__PROBLEM DESCRIPTION__: Without any of the pictures, transcribe all the lines below exactly.

__RECORDS FOR PROCESSING__:
--

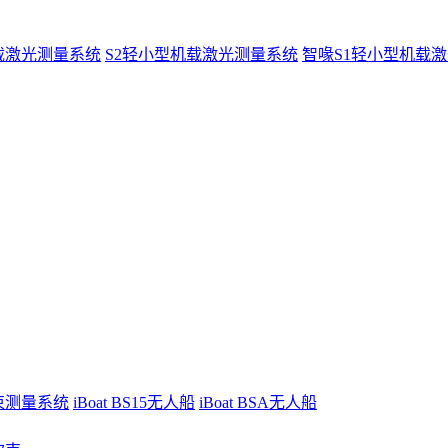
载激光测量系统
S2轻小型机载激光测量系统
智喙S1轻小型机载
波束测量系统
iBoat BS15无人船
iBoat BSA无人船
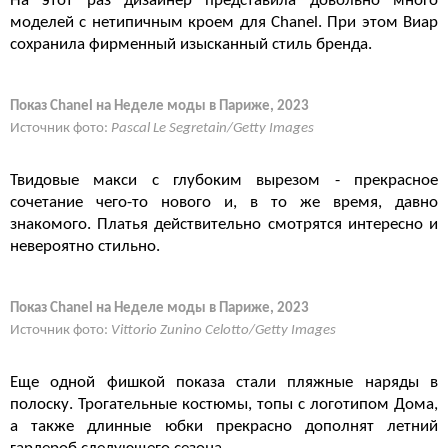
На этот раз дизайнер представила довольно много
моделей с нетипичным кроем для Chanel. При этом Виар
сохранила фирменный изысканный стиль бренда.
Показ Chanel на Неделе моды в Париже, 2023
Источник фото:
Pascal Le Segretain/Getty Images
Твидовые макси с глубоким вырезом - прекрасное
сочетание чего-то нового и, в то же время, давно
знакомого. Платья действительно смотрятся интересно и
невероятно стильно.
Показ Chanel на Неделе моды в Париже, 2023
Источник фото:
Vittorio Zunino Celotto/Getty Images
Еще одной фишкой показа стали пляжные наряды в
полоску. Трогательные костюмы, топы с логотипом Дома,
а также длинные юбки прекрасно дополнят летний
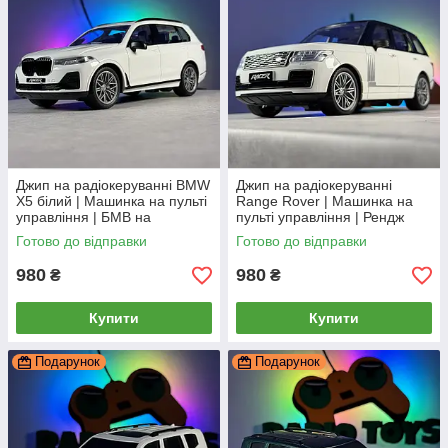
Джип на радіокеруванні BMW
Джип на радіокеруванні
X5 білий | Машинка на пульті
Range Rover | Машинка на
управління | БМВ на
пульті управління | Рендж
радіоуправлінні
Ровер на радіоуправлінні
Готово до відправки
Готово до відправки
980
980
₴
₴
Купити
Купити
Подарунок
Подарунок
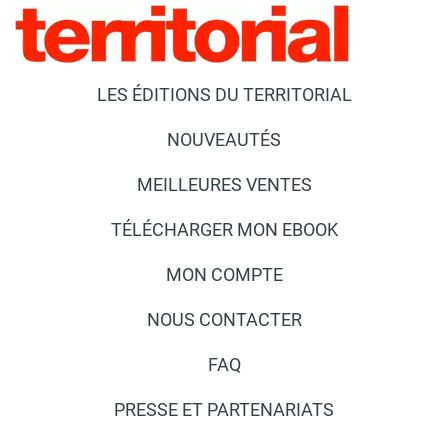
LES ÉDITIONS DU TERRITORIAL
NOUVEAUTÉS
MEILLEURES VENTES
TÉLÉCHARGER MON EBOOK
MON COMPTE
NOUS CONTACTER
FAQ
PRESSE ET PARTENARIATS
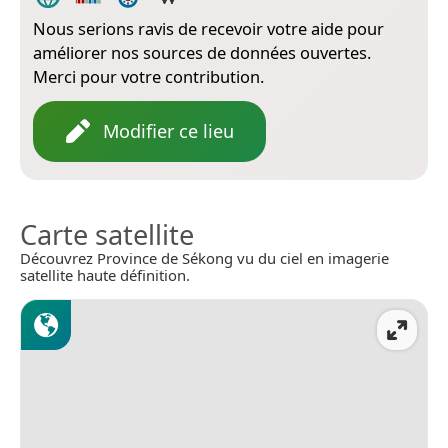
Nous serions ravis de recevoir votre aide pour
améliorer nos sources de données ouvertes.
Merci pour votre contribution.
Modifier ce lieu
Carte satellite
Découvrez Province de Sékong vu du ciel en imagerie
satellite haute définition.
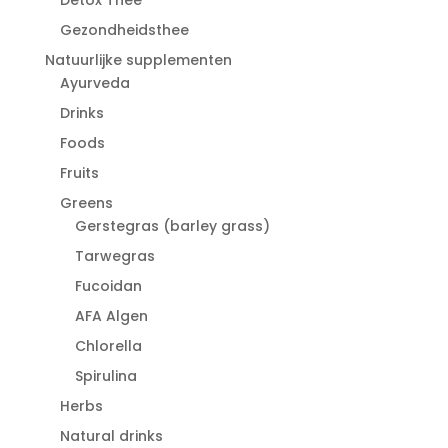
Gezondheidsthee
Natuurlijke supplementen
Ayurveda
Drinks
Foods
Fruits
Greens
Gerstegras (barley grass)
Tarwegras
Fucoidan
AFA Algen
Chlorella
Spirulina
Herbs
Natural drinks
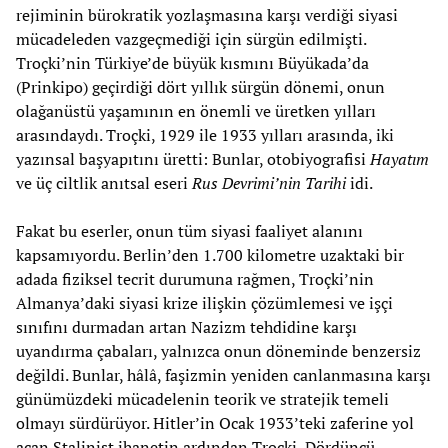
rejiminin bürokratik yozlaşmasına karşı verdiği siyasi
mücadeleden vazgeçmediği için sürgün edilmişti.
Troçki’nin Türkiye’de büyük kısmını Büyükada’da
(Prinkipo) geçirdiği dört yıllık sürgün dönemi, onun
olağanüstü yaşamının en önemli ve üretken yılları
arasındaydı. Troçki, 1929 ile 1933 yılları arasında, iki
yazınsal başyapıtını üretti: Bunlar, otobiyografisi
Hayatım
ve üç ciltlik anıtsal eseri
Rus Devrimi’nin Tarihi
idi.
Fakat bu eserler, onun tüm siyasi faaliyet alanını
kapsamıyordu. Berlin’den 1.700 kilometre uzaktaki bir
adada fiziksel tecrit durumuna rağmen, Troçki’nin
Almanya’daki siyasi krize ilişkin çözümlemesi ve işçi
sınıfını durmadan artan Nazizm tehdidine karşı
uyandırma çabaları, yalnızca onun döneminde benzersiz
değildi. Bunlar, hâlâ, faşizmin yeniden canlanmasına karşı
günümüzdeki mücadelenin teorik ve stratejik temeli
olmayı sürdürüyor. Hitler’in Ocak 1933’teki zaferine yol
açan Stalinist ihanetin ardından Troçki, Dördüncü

--

__SOLVED PROBLEM__:
载激光测量系统
S2轻小型机载激光测量系统
智喙S1轻小型机载
波束测量系统
iBoat BS15无人船
iBoat BSA无人船
На этот раз дизайнер представила довольно много
моделей с нетипичным кроем для Chanel. При этом Виар
сохранила фирменный изысканный стиль бренда.
Показ Chanel на Неделе моды в Париже, 2023
Источник фото:
Pascal Le Segretain/Getty Images
Твидовые макси с глубоким вырезом - прекрасное
сочетание чего-то нового и, в то же время, давно
знакомого. Платья действительно смотрятся интересно и
невероятно стильно.
Показ Chanel на Неделе моды в Париже, 2023
Источник фото:
Vittorio Zunino Celotto/Getty Images
Еще одной фишкой показа стали пляжные наряды в
полоску. Трогательные костюмы, топы с логотипом Дома,
а также длинные юбки прекрасно дополнят летний
Джип на радіокеруванні BMW
Джип на радіокеруванні
X5 білий | Машинка на пульті
Range Rover | Машинка на
управління | БМВ на
пульті управління | Рендж
радіоуправлінні
Ровер на радіоуправлінні
Готово до відправки
Готово до відправки
980
980
₴
₴
Купити
Купити
Подарунок
Подарунок
LES ÉDITIONS DU TERRITORIAL
NOUVEAUTÉS
MEILLEURES VENTES
TÉLÉCHARGER MON EBOOK
MON COMPTE
NOUS CONTACTER
FAQ
PRESSE ET PARTENARIATS
Nous serions ravis de recevoir votre aide pour
améliorer nos sources de données ouvertes.
Merci pour votre contribution.
Modifier ce lieu
Carte satellite
Découvrez Province de Sékong vu du ciel en imagerie
satellite haute définition.
Gezondheidsthee
Natuurlijke supplementen
Ayurveda
Drinks
Foods
Fruits
Greens
Gerstegras (barley grass)
Tarwegras
Fucoidan
AFA Algen
Chlorella
Spirulina
Herbs
Natural drinks
rejiminin bürokratik yozlaşmasına karşı verdiği siyasi
mücadeleden vazgeçmediği için sürgün edilmişti.
Troçki’nin Türkiye’de büyük kısmını Büyükada’da
(Prinkipo) geçirdiği dört yıllık sürgün dönemi, onun
olağanüstü yaşamının en önemli ve üretken yılları
arasındaydı. Troçki, 1929 ile 1933 yılları arasında, iki
yazınsal başyapıtını üretti: Bunlar, otobiyografisi
Hayatım
ve üç ciltlik anıtsal eseri
Rus Devrimi’nin Tarihi
idi.
Fakat bu eserler, onun tüm siyasi faaliyet alanını
kapsamıyordu. Berlin’den 1.700 kilometre uzaktaki bir
adada fiziksel tecrit durumuna rağmen, Troçki’nin
Almanya’daki siyasi krize ilişkin çözümlemesi ve işçi
sınıfını durmadan artan Nazizm tehdidine karşı
uyandırma çabaları, yalnızca onun döneminde benzersiz
değildi. Bunlar, hâlâ, faşizmin yeniden canlanmasına karşı
günümüzdeki mücadelenin teorik ve stratejik temeli
olmayı sürdürüyor. Hitler’in Ocak 1933’teki zaferine yol
açan Stalinist ihanetin ardından Troçki, Dördüncü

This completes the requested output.